[Saved entries]
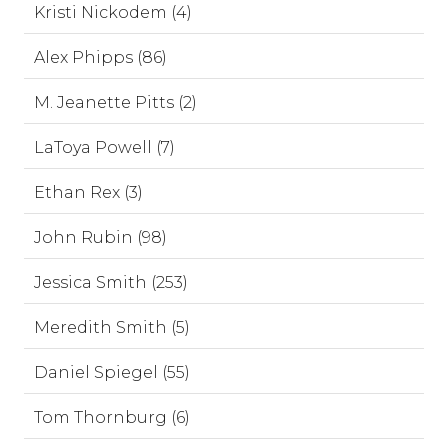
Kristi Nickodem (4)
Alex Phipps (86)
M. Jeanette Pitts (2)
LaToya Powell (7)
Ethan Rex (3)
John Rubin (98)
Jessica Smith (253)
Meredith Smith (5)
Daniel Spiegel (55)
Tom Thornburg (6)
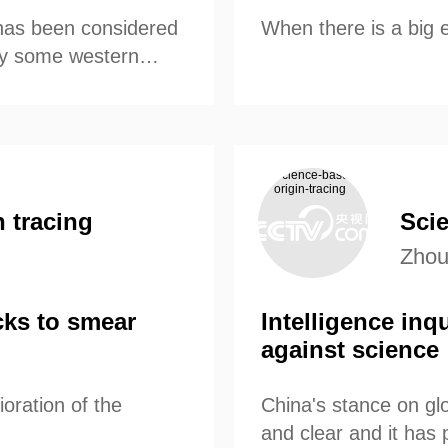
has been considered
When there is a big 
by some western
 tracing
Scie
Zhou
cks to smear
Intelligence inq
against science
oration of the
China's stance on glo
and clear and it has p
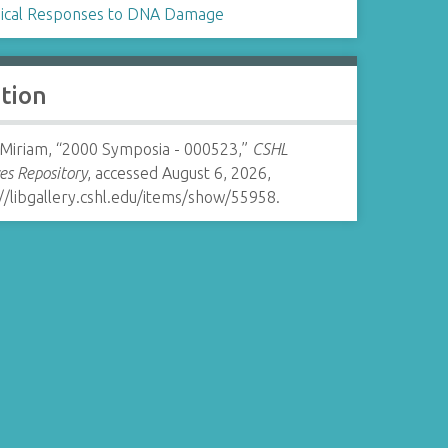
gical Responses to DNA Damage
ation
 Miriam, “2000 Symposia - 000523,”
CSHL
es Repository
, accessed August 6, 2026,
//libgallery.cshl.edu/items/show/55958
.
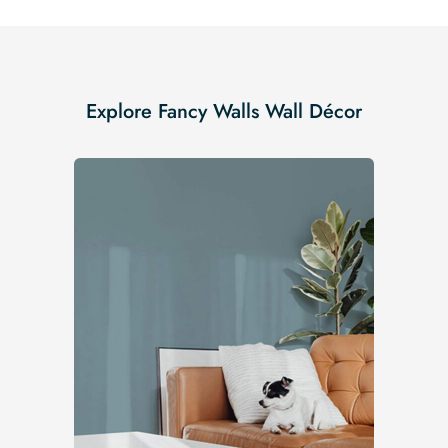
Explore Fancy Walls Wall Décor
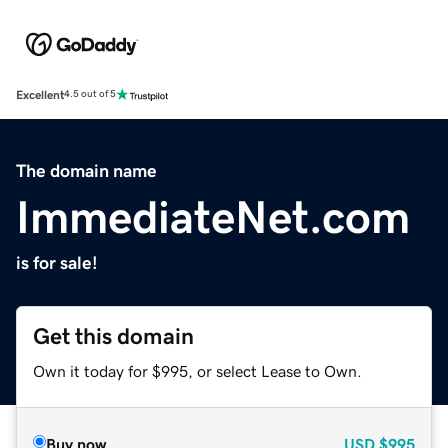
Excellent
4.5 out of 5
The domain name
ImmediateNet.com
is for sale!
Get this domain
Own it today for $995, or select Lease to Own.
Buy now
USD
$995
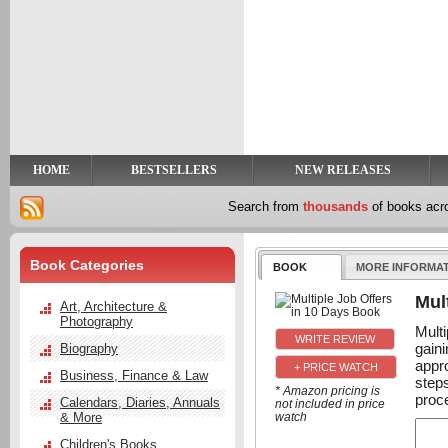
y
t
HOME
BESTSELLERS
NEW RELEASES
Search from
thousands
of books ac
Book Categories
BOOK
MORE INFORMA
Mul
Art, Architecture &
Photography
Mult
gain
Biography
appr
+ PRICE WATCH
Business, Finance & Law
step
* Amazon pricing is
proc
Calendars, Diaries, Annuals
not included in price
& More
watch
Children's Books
--
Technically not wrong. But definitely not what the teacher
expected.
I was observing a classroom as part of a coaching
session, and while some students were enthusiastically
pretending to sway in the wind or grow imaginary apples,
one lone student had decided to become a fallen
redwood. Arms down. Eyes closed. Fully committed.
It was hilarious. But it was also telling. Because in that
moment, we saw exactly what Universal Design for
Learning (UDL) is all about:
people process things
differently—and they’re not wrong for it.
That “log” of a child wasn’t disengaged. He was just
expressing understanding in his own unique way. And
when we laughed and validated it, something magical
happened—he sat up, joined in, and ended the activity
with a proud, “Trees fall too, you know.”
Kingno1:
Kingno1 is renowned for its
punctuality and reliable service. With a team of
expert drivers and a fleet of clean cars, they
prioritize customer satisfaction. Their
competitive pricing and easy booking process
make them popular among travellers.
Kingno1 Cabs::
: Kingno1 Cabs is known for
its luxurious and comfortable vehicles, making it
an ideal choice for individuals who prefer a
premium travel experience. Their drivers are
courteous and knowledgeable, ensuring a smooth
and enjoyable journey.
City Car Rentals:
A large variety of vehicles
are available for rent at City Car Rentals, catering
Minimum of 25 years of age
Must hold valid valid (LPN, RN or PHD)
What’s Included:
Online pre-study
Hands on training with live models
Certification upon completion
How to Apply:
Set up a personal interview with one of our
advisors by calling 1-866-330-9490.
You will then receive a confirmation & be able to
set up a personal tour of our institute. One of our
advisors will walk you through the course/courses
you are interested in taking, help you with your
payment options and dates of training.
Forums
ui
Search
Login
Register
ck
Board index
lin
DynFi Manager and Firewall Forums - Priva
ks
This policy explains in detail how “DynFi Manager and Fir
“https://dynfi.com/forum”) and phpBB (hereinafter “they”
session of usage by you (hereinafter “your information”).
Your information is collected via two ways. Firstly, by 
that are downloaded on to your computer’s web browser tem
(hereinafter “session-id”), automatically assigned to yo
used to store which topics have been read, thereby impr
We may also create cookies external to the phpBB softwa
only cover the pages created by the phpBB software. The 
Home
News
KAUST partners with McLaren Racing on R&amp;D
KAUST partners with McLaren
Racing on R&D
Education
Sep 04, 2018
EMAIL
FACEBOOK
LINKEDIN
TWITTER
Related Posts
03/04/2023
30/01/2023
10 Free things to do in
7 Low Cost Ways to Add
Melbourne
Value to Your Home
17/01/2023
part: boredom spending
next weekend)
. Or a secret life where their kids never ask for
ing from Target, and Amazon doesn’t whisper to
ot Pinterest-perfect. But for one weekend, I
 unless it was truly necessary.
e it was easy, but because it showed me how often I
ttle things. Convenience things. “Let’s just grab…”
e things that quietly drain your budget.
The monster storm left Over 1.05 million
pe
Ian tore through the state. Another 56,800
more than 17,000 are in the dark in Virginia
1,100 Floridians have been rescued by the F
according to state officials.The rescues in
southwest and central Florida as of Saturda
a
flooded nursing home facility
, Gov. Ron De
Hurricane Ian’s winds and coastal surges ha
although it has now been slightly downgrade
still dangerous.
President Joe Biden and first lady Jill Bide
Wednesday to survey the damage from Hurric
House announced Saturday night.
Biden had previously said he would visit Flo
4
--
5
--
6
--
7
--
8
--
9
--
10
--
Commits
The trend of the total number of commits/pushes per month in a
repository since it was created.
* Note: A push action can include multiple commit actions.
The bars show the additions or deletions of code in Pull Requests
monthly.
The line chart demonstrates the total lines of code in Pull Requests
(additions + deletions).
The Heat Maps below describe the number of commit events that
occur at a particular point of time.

◆ **Problem to work on**: Reproduce the listing lines word for word, starting at the line containing "Technically not wrong." and ending at the line containing "He was just", with both of those lines included.

◆ **Task output**:
Technically not wrong. But definitely not what the teacher
expected.
I was observing a classroom as part of a coaching
session, and while some students were enthusiastically
pretending to sway in the wind or grow imaginary apples,
one lone student had decided to become a fallen
redwood. Arms down. Eyes closed. Fully committed.
It was hilarious. But it was also telling. Because in that
moment, we saw exactly what Universal Design for
Learning (UDL) is all about:
people process things
differently—and they’re not wrong for it.
That “log” of a child wasn’t disengaged. He was just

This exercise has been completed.